Flight Path

My journey through education grows increasingly complex. Having recently left the public education system, I am currently a Curriculum Coordinator for the First Nations Education Steering Committee in BC. This involves, among many other things, guiding the development of teacher resources and facilitating workshops for teacher professional development (for BC teachers and educators in the First Nations education system) along with supporting curriculum development teams at the BC Ministry of Education.

My professional experience includes 14 years teaching in both the K-12 (secondary English and Humanities) and post-secondary systems in British Columbia, in addition to working as an Advisor to the BC Ministry of Education, a Policy Analyst with FNESC, and serving as a Faculty Associate in Simon Fraser University’s Teacher Education Program. Over the past two decades, I have been actively involved in the areas of curriculum and resource development and writing (provincially and nationally), professional learning through inquiry networks, and literacy development education at the secondary level.

Amid all this I am soon to be completing my Masters in Educational Technology. My flight path for this course echoes my reason for undertaking this course of study from the outset. I chose this field of study for my Masters because I knew little about educational technology and wanted to learn more. My learning was for me alone – not to meet any specific professional goals.

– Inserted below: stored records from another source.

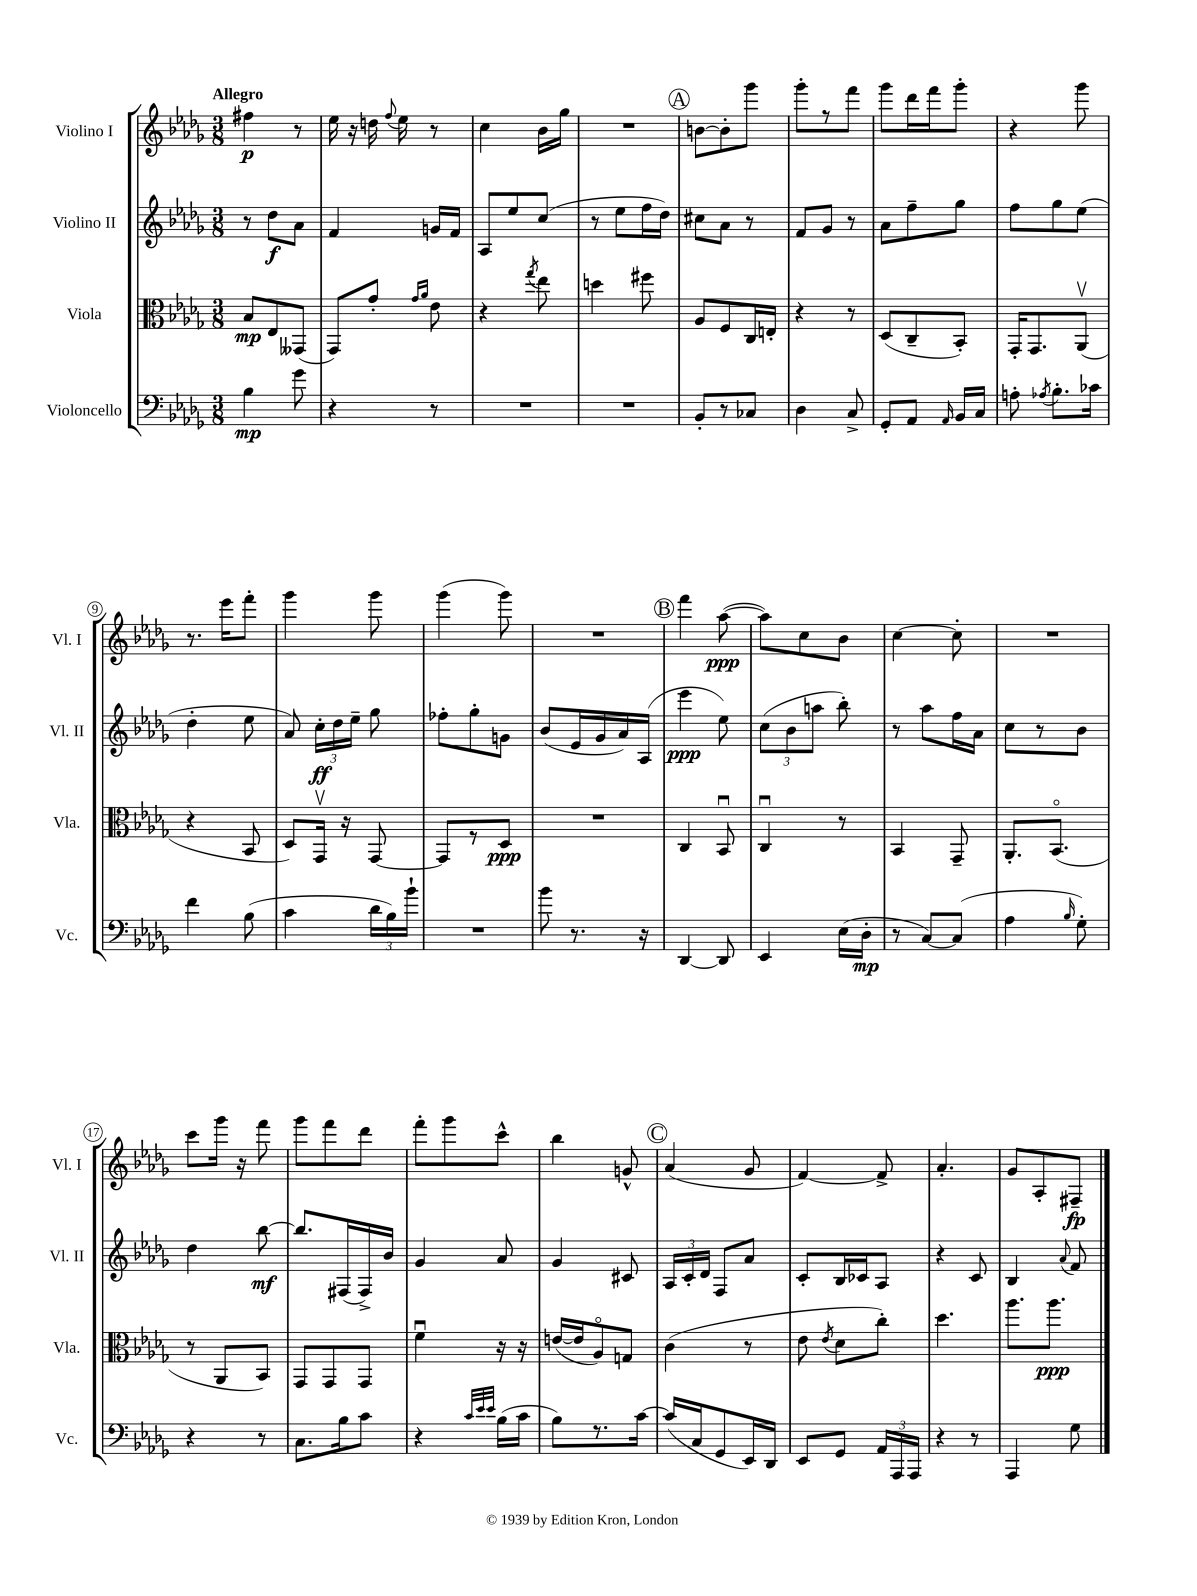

**kern	**kern	**kern	**kern
*staff4	*staff3	*staff2	*staff1
*clefF4	*clefC3	*clefG2	*clefG2
*k[b-e-a-d-g-]	*k[b-e-a-d-g-]	*k[b-e-a-d-g-]	*k[b-e-a-d-g-]
*M3/8	*M3/8	*M3/8	*M3/8
4B-	8B-	8r	4ff#
.	8E-	8dd-	.
8g-	(8GG--	8a-	8r
=	=	=	=
4r	8GG-)	4f	16ee-
.	.	.	16r
.	8g-'	.	16dd
.	.	.	8qqff
.	.	.	16ee-
.	16qqg-	.	.
.	16qqa-	.	.
8r	8e-	16g	8r
.	.	16f	.
=	=	=	=
4.r	4r	8A-	4cc
.	.	8ee-	.
.	8qgg-	.	.
.	8ee-	(8cc	16b-
.	.	.	16gg-
=	=	=	=
4.r	4dd	8r	4.r
.	.	8ee-	.
.	8ff#	16ff	.
.	.	16dd-)	.
=	=	=	=
8BB-'	8A-	8cc#	[8b
8r	8F	8a-	8b']
8C-	16C	8r	8ggg-
.	16E'	.	.
=	=	=	=
4D-	4r	8f	8ggg-'
.	.	8g-	8r
8C^	8r	8r	8fff
=	=	=	=
8GG-'	(8D-	8a-	8ggg-
8AA-	8C~	8ff~	16ddd-
.	.	.	16fff
16qqAA-	.	.	.
16BB-	8BB-')	8gg-	8ggg-'
16C	.	.	.
=	=	=	=
8A'	16GG-'	8ff	4r
.	8.GG-	.	.
8qA-	.	.	.
8.B-'	.	8gg-	.
.	(8AA-v	(8ee-	8ggg-
16c-	.	.	.
=	=	=	=
4f	4r	4dd-'	8.r
.	.	.	16eee-
(8B-	8BB-	8ee-	8fff'
=	=	=	=
4c	8D-)	8a-)	4ggg-
.	16GG-v	24cc'	.
.	.	24dd-	.
.	16r	.	.
.	.	24ee-~	.
24d-	[8GG-	8gg-	8ggg-
24B-)	.	.	.
24b-`	.	.	.
=	=	=	=
4.r	8GG-]	8ff-'	(4ggg-
.	8r	8gg-'	.
.	8D-	8g	8ggg-)
=	=	=	=
8b-	4.r	(8b-	4.r
8.r	.	16e-	.
.	.	16g-	.
.	.	16a-)	.
16r	.	(16A-	.
=	=	=	=
[4DD-	4C	4eee-	4fff
8DD-]	8BB-u	8ee-)	([8aa-
=	=	=	=
4EE-	4Cu	(12cc	8aa-])
.	.	12b-	.
.	.	.	8cc
.	.	12aa	.
(16E-	8r	8bb-')	8b-
16D-'	.	.	.
=	=	=	=
8r	4BB-	8r	[4cc
[8C)	.	8aa-	.
(8C]	8GG-~	16ff	8cc']
.	.	16a-	.
=	=	=	=
4A-	8.AA-'	8cc	4.r
.	.	8r	.
.	(8.BB-o	.	.
16qqB-	.	.	.
8G-')	.	8b-	.
=	=	=	=
4r	8r	4dd-	8ccc
.	8AA-	.	16ggg-
.	.	.	16r
8r	8BB-)	[8bb-	8fff
=	=	=	=
8.C	8GG-	8.bb-]	8ggg-
.	8GG-	.	8fff
16B-	.	(16F#	.
8c	8GG-	16F#^)	8ddd-
.	.	16b-	.
=	=	=	=
4r	4fu	4g-	8fff'
.	.	.	8ggg-
32qqc	.	.	.
32qqe-	.	.	.
32qqe-	.	.	.
(16B-	16r	8a-	8ccc^^
16c	16r	.	.
=	=	=	=
8B-)	([16e	4g-	4bb-
.	16e]	.	.
8.r	8A-o)	.	.
.	8G	8c#	8g^^
[16c	.	.	.
=	=	=	=
(16c]	(4c	24A-	(4a-
.	.	24c'	.
16C	.	.	.
.	.	24d-	.
8GG-	.	8F	.
16EE-)	8r	8a-	8g-
16DD-	.	.	.
=	=	=	=
8EE-	8e-	8c'	[4f)
.	8qe-	.	.
8GG-	8d-	16B-	.
.	.	16c-	.
24AA-	8cc')	8A-	8f^]
24AAA-	.	.	.
24AAA-	.	.	.
=	=	=	=
4r	4.dd-	4r	4.a-'
8r	.	8c	.
=	=	=	=
4AAA-	8.aa-	4B-	8g-
.	.	.	8A-'
.	8.aa-	.	.
.	.	8qqa-	.
8G-	.	8f	8F#~
==	==	==	==
*-	*-	*-	*-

Along the way, anidea began to grow in my mind. I am a proponent of trying to help other educators understand concepts of teaching and learning that extend beyond the generally Euro-Western model Canada has inherited. One of these frameworks is found in the First Peoples Principles of Learning (FPPL), a set of principles of education that reflect the shared understandings of the First Peoples of BC. A prominent construct included in these principles is the understanding that living and learning is inextricably tied to sense of place and connection to the land. The community and natural environment are regarded as the “classroom”, and “land was regarded as the mother of all people” (Kirkness, 1998, p. 10). In a similar vein, constructivist theorists view learning as highly contextualized; knowledge does not exist independent of the culture and history of people and place (John-Steiner & Mahn, 1996).

Since the recent changes in the BC education system (specifically with regard to curriculum changes) have enabled the FPPL to gain more prominence, the idea coalesced as a question: is there a way to integrate educational technology in the schools in ways that could still honour the FPPL? And, in my perspective the most challenging scenario would involve creating an on-line learning course that also explicitly honours the student’s relationship to place (including their natural environment) and others.

Another question has emerged alongside that original query: is there a way to use technology to create a learning experience for other educators to help them understand how to integrate the FFPL into their classrooms? In many of the workshops I currently facilitate, educators frequently express interest in being able to continue their learning in informal ways with other teachers around the province. A short time ago I created a WordPress blog to help teachers who were just beginning to explore the FPPL. It can be found here. The purpose of that site is to be informational, rather than interactive. I am now wondering if there is an additional way to support educators’ continued learning in this area.

These are the two questions that inform my flight path for ETEC 565A.

In this course I am interested in learning what I can about learning management systems, and seeing if a course could be designed using one of those systems that can still reflect the FPPL. Because experience with distance learning technologies has been limited to this program, my goals are simple:

  1. Learn what I can about creating a Moodle or Blackboard learning space. At this point I am more interested in focusing on Moodle, as I am somewhat familiar with Blackboard from a learner’s perspective (as a student in the MET program).
  2. Gain some hands on experience with more multi-media for educational purposes. I am interested in media that is very easy to use. As indicated in Bates’ (2014) SECTIONS model, people are “more likely to use technology that is quick and easy to use” (p.271) and that require little to no time for people to learn to use.
  3. Explore the possibility of setting up formal learning experiences via social media. As Bates (2014) indicates, recent developments in social media have increased the potential for using it to supplement other learning spaces, or to use it exclusively as the learning space.

I anticipate that the resources I need would simply be some general guidance in the use of the previously mentioned technology and media, and time to play and explore (as that is one of the ways I learn best). In some sense I am approaching my learning through a lens of unstructured inquiry guided by my own questions. I anticipate that I will attempt to learn what I can from the structured activities in this course and determine what elements of that learning I can apply to answering my questions.

 

References:

Bates, T. (2014). Teaching in digital age. Retrieved from: http://opentextbc.ca/teachinginadigitalage/

John-Steiner, V. & Mahn, H. (1996). Socio-cultural approaches to learning and development: A  Vygotskian framework. Educational Psychologist, 31    (3-4), 191-206

Kirkness, V. (1998). Our peoples’ education: Cut the shackles; cut the crap; cut the mustard. A  Canadian Journal of Native Education Canadian Journal of Native Education, 22(1), 10- 15.